神を信じる者でも、イサクをねたんだペリシテ人と同じような者となってしまうことがないように、父は子に対して「ねたんではならないこと」、むしろ「主を畏れることに心を燃やすこと」を諭しているのです。神を畏れない見かけだけの華やかさに、目や心が奪われてはならないことを教えています。次世代の信仰育成において、このことを子どもたちにしっかりと教えていく必要があります。
2. 日々主を畏れるためには、「終わり(未来/新共同訳)はある)」があることを知る
+ 本文、17節の「あなたは心のうちで罪人をねたんではならない。」というのは消極的な諭しです。むしろ積極的な諭しとしては、日々、主を畏れて歩むために、「終わり」があることを確信することです。
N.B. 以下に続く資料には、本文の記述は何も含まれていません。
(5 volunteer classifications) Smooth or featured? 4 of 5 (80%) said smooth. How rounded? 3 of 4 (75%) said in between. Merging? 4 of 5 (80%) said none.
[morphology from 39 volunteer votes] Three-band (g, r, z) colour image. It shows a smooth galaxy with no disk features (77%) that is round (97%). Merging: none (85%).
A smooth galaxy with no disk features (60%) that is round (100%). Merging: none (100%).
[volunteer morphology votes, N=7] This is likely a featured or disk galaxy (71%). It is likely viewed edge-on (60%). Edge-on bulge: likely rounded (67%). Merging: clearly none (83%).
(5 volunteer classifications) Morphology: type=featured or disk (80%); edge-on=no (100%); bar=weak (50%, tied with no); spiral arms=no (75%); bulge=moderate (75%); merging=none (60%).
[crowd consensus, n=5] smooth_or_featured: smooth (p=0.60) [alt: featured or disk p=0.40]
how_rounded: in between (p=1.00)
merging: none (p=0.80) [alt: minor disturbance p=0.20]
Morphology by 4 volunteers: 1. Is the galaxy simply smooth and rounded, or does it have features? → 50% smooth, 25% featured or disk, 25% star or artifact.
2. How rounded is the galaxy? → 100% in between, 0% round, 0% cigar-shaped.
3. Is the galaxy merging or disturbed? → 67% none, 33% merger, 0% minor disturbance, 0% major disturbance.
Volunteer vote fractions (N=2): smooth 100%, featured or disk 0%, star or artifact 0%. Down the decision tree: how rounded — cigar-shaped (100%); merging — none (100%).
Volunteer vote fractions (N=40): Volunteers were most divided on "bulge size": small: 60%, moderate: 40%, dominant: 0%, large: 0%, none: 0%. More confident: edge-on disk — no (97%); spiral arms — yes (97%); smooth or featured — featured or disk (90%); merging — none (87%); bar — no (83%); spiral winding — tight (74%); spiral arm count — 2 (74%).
私たちが神との交わりにおいて注意しなければならないことは、神のご計画の究極を常に知っておくことです。つまり、「終わり」(「アハリート」אַחֲרִית)があることを知ることです。「終わり」があるということは、「始まり」(「レーシート」רֵאשִׁית)があります。天と地の基が置かれる前から、神のご計画とみこころ、そして神の御旨と目的があり、それは必ずや終わりに実現するということです。そのことを信じることなくして、今日の私たちの目を奪うものに勝利することはできません。
+ 詩篇73篇の作者が「ねたみ」を克服できたのは、聖所に入って、彼らの最後を悟ったからです(73:17)。箴言の父も、子に対して、「確かに終わりがある。あなたの望みは断ち切られることはない。」と教えています。これが父が子に教える知恵です。この知恵を子が持つことは、以下のように、父の心をこの上なく喜ばせるのです。
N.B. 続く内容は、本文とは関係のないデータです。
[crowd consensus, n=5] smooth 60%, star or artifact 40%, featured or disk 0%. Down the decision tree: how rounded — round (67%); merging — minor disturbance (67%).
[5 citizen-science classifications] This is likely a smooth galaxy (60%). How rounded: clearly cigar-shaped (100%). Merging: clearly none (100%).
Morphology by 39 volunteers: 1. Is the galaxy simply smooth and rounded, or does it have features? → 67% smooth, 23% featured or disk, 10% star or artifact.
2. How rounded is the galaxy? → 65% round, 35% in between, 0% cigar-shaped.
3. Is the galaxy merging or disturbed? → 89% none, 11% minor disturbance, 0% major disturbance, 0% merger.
[箴言23:15-16、23-24] 「15.わが子よ。もし、あなたの心に知恵があれば、私の心も喜び、16.あなたのくちびるが正しいことを語るなら、私の心はおどる。/ 23.真理を買え。それを売ってはならない。知恵と訓戒と悟りも。24.正しい者の父は大いに楽しみ、知恵のある子を生んだ者はその子を喜ぶ。」
+ 「主よ。あなたは代々にわたって私たちの住まいです。」(詩篇90:1)と告白する「モーセの祈り」の中に、「私たちの齢は七十年、健やかであっても八十年。・・それは早く過ぎ去り、私たちも飛び去るのです。」(10節)とあります。神と人とが共に住むということが神の究極的なご計画です。そして歴史はそこへ向かっているのです。永遠の住まいがあることを知るならば、私たちの生涯はあっという間です。それゆえ、以下のように祈らなければなりません。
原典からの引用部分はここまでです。